Friedrich Schelling (1755-1854)

Now the reconciliation of subject and object, self and world, theory and practice, according to Schelling, was by way of the imagination, which is a sort of wavering between the infinite and the finite. It may be that nature and self are opposed, but they are joined in consciousness: “The intelligence is initially conceived of as the purely presentative, nature purely as what can be presented; the one as the conscious, the other as the non-conscious. But now in every knowing a reciprocal concurrence of the two (the conscious and the intrinsically non-conscious) is necessary; the problem is to explain this concurrence,” Schelling noted in System of Transcendental Idealism (1800).

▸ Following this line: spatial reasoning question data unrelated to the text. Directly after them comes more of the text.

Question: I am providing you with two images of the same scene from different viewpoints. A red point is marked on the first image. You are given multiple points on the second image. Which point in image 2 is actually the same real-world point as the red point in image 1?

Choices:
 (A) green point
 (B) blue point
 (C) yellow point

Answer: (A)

The severance of imagination from reason, thought both Hegel and Schelling, is a false dichotomy, for reason is imagination and vice versa. Schelling was convinced that ideas, which are neither finite nor infinite, are produced by the imagination. Particular identities in the wavering flux are phenomenal pauses that appear as forms of the wavering. The human being may arrive at a theoretical understanding of the world’s constitution, where events proceed via cause and effect; on the other hand, the human being is a moral creature capable of regulating himself in regards to the world, hence is free. In fine, it is the imagination that sets the man free. Schelling’s philosophy is best understood aesthetically:

“Through this constant double activity of producing and intuiting, something is to become an object, which is not otherwise reflected by anything. – We cannot here demonstrate, though we shall in the sequel, that this coming-to-be-reflected of the absolutely non-conscious and non-objective is possible only through an aesthetic act of the imagination. This much, however, is apparent from what we have already shown, namely that all philosophy is productive. Thus philosophy depends as much as art does on the productive capacity, and the difference between them rests merely on the different direction taken by the productive force. For whereas in art the production is directed outwards, so as to reflect the unknown by means of products, philosophical production is directed immediately inwards, so as to reflect it in intellectual intuition. The proper sense by which this type of philosophy must be apprehended is thus the aesthetic sense, and that is why the philosophy of art is the true organon of philosophy…. “

“From ordinary reality there are only two ways out – poetry, which transports us into an ideal world, and philosophy, which makes the real world vanish before our eyes. – It is not apparent why the gift for philosophy should be any more widely spread than that for poetry, especially among that class of persons in whom, either through memory-work (than which nothing is more immediately fatal to productivity), or through dead speculation, destructive of all imagination, the aesthetic organ has been totally lost.”

What we have here is rather well crafted romantic bullshit, an impassioned attempt by the author to fool himself into believing he possesses the last word on his imaginary subject although he knows better, wherefore he dumps it on us to see if we shall fall for the bluff or respond with something he failed to realize, perhaps in the form of a heterotopian poem.